La primera impresión es la de una vieja estación detenida en el tiempo, arrumbada y sin techo. Pese a ello, es impactante ver esa pelada estructura de hierro que remite a tiempos idos.

La falta de protección para los viajeros que quedan a merced de las inclemencias del tiempo no merecería comentario alguno si, al menos, se avanzara mínimamente en un proceso de licitación para la colocación de ese bendito techo. Pero ni siquiera eso hay.

“La llegada del tren eléctrico alentó una posible recuperación para la zona de 1 y 44. Pasó un año, pero nada mejoró. Una picardía”

 

En contraposición -y pese a lo odioso de las comparaciones- Constitución ofrece un moderno sistema de enlace subterráneo hacia el subte y hacia las dársenas de las paradas de colectivos. Frente a los relucientes baños de la terminal porteña, la estación de La Plata tiene los suyos clausurados, aunque en obra.

Ganar la calle por la salida hacia diagonal 80, tampoco gratifica.

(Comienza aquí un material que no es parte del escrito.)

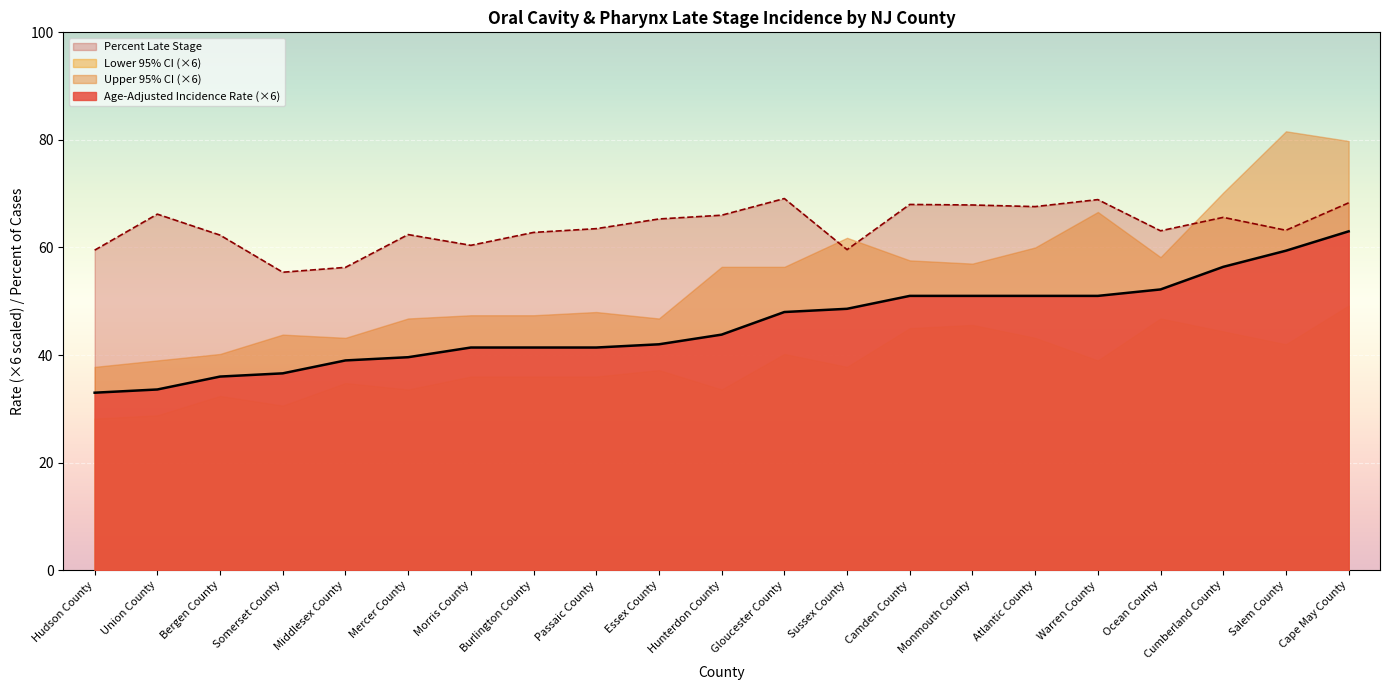

The value of Percent Late Stage at Monmouth County is 67.9. True or false?

True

El viajero ni siquiera tiene una senda peatonal debidamente pintada que le indique por donde tiene que cruzar en esa endemoniada esquina. Tampoco ayuda el estado de la calzada, pletórica de baches y desniveles.

No es mejor el panorama por la salida de 1, entre 43 y 44. Allí están los taxistas que tomaron como propia -con barricada de escombros y bolsas de basura incluidas- la rampa de ascenso y descenso de pasajeros. ¿El estado de la veredas? Ni hablar.

La pequeña rambla que divide en dos 44 en la esquina con 1, está destrozada. Las históricas farolas, a su vez, conocieron siglos mejores en lo que respecta a su mantenimiento.

La vereda de la ochava de diagonal 80 y 1 es un cráter de generosísimas dimensiones. Todo esto, sin contar los saltos que hay que dar para evitar, por ejemplo, los puestos de venta ambulante y de manteros. Se insiste. Esa es la “vidriera” con la que La Plata recibe a las miles de personas que todos los días bajan del tren.

Hoy, casualmente, se cumple un año de la inauguración del tren eléctrico. Su esperada llegada alentaba esperanzas de recuperación económica para la zona. Al menos, esa era la declarada intención del municipio. La Plata tiene su tren eléctrico y que funciona. Lástima que en esos 60 kilómetros hasta Constitución esta ciudad, nuestra ciudad, siga atrasando 60 años. Y lo que es más grave aun, tampoco se perciben ideas o proyectos para el despegue hacia una urbe moderna y que merezca ser vivida. Qué picardía.